Protesting farmers complain about witch-hunt
The Samyukta Kisan Morcha (SKM) on Friday asked the Narendra Modi government to stop using the National Investigation Agency (NIA) to target those helping the farmers sustain their protest and making contributions to the families of those who died during the movement.
This was forcefully taken up by farmer organisations during their ninth meeting with the government interlocutors on the three farm laws.
The SKM delegates said transporters who had given their buses to ferry people to and from the protest sites were being targeted by the NIA. Cases with grave charges were being registered against nearly 100 farmers involved in the vandalism of the stage prepared for Haryana chief minister M.L. Khattar’s “kisan panchayat” in Kaimal village of Karnal on Sunday, they added.
According to farmer union leaders, the ministers at first sought to blame the state government for bus owners being targeted but they were given a fact-check.
“We told them that this was being done by the NIA, which comes under the Centre. The NIA has been visiting their houses and also the house of those who had contributed towards compensation for the martyrs. ‘What is this, if not revenge? Is this the way a government should be behaving with people who are protesting peacefully in a democracy?’ we asked,” All India Kisan Sabha general secretary Hannan Mollah told The Telegraph.
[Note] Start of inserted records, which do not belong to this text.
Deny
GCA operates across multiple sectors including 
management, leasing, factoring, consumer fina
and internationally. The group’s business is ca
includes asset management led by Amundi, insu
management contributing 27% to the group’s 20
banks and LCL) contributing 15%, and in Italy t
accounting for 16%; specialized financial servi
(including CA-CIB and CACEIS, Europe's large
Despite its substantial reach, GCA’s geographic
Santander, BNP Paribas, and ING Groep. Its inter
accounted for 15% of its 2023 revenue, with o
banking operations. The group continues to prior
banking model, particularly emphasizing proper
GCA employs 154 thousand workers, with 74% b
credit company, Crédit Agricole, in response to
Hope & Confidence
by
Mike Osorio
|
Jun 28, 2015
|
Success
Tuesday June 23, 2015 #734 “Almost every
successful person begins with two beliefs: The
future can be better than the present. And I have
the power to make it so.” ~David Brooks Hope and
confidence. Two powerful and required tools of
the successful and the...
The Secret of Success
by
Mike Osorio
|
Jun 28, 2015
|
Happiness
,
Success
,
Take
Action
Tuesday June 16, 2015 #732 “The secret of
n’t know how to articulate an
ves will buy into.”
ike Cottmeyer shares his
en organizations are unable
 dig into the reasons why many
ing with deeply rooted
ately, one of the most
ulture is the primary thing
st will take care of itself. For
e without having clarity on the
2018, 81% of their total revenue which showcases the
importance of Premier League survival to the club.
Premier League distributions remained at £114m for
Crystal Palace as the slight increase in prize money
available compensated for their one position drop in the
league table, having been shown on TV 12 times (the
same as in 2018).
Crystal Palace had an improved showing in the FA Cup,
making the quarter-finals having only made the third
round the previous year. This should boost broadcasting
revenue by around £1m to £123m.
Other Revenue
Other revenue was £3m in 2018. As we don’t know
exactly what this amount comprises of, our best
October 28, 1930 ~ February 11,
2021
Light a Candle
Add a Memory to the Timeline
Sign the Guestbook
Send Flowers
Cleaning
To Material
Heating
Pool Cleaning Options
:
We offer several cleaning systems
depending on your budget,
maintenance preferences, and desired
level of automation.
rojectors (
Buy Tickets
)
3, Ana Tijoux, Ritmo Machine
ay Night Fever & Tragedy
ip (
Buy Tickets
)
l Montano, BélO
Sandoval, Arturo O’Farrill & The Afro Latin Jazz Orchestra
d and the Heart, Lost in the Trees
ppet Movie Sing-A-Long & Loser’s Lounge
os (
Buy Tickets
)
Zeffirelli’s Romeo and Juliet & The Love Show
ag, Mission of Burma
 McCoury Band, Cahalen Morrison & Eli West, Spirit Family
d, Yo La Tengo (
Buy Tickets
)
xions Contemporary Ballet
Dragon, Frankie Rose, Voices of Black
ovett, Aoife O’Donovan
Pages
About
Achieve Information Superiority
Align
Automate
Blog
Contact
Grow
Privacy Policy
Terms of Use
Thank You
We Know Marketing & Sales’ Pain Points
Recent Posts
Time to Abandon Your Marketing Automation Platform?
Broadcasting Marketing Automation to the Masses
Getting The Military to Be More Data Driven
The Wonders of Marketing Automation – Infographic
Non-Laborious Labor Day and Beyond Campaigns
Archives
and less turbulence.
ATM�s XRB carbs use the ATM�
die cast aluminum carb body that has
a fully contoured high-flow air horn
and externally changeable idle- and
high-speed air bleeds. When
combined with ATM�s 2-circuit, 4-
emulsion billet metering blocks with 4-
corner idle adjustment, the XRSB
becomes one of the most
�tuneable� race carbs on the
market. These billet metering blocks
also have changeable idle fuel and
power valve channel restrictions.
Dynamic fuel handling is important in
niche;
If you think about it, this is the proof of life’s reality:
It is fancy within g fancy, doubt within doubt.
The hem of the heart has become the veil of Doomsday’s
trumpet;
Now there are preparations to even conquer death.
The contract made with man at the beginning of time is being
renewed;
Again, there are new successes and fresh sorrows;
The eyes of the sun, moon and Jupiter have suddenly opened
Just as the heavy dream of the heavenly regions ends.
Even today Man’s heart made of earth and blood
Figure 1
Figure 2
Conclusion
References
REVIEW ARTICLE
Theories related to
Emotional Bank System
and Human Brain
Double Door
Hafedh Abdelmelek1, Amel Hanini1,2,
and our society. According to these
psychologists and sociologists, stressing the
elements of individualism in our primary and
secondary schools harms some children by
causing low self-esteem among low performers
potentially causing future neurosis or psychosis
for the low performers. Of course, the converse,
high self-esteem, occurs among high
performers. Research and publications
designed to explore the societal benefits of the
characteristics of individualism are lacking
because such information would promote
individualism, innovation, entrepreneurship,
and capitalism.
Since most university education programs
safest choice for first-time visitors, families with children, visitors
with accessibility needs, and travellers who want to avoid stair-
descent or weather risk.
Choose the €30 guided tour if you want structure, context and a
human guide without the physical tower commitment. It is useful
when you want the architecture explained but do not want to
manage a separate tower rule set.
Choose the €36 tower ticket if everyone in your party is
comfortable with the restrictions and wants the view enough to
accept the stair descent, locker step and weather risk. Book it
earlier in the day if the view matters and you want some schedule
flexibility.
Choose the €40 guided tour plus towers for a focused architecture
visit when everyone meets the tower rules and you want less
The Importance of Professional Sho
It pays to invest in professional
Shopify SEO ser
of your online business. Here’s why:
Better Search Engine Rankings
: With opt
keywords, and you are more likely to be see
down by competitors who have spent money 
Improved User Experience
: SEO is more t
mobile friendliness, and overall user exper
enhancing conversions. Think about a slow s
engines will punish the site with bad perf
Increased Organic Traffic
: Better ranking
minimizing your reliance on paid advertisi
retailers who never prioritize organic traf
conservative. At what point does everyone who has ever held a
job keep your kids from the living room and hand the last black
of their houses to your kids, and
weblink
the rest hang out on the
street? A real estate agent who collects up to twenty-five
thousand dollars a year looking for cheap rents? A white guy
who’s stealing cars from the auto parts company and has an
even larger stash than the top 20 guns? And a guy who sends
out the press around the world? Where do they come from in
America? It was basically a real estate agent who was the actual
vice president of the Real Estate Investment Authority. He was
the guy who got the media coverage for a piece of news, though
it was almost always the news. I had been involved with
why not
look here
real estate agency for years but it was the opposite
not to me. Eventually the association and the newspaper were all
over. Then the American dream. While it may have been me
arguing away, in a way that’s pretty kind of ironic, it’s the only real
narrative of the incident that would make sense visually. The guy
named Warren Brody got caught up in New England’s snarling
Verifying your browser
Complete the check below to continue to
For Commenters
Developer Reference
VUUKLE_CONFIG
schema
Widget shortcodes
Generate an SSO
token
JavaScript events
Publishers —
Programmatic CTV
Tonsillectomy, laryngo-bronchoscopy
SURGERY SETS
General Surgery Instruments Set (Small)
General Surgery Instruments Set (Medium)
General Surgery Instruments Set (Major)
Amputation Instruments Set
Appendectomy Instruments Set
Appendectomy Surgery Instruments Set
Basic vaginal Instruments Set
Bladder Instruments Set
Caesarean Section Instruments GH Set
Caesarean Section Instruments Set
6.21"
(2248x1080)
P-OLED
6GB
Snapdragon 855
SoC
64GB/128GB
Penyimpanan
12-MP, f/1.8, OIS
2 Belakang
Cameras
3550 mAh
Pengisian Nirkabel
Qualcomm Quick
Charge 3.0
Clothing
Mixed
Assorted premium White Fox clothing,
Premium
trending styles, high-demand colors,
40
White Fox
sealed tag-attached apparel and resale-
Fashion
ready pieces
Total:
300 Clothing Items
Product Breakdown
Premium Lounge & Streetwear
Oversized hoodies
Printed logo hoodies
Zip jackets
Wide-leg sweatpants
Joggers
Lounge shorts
Underlining that buses are used by organisers for Prime Minister Narendra Modi’s rallies, too, the union leaders said the targeting of the facilitators was essentially an attempt by the government to weaken the movement after efforts to discredit the protesters with all sorts of name-calling had failed.
The ministers, according to Kavita Kuruganti of the Mahila Kisan Adhikaar Manch, said they would address this issue as well as the disruption of a farmers’ protest by BJP and Bajrang Dal workers in Andhra Pradesh.
At the meeting, the union leaders rejected the government’s proposal to leave to the Supreme Court the matter of repealing the three farm laws enacted by Parliament, calling it an abdication of responsibility by the Centre.
“These laws were made by Parliament, and they should be repealed by Parliament,” the SKM said after the meeting, during which the ministers again pushed for amendments to the three laws.
The government tried to convince the union leaders to set up an informal committee themselves and present a coherent legal view of the laws and their expectations from the government.
“They can give us a proposal and we will discuss it with an open mind. We have acknowledged many of their apprehensions and given them a written suggestion also, but they rejected it,” agriculture minister Narendra Singh Tomar told reporters after the meeting.
The union leaders said they had made their position clear to the government not once but several times and that they had only one demand on the farm laws: repeal them.
“The government must understand that it is not the union leaders who got such a large gathering of farmers out to protest. It is the farmers who forced the union leaders to do this. The government should recognise the groundswell of opinion against these laws,” a union leader said.
Tomar said the government would present its case before the Supreme Court-appointed committee, adding that everyone should respect the directions of the court in a clear reference to the decision of the SKM not to engage with the process.
He wanted to know when the farmers intended to call off their protest, questioning the rationale in discussing minimum support price when the farmers were stuck on repealing the three farm laws.
“It was clarified that both are equally important demands, and the next meeting’s agenda was fixed on both these points, and not just one or the other,” Kavita said.
The unions also explicitly told the ministers that the ongoing movement had nothing to do with the US-based pro-Khalistani group, Sikhs for Justice (SFJ), and “therefore, there should be no projection from the government’s side that they are involved”.
Since the beginning of this week, a mail purportedly from the SFJ, which is banned in India, has been received by some journalists, offering a cash prize of $250,000 for anyone hoisting the Khalistani flag at India Gate on January 26 and legal assistance to secure such a person asylum in the UK. The government’s ecosystem has used this to build a narrative against the farmers’ movement.
The farmers see this as another attempt to discredit the movement but are trying to ensure that no mischief is created in this guise. They know their struggle is at a crucial stage and the government would try to use any incident to build a case for their removal from the protest sites ahead of Republic Day, when they plan a Kisan Parade after the official event not just in Delhi but across the country.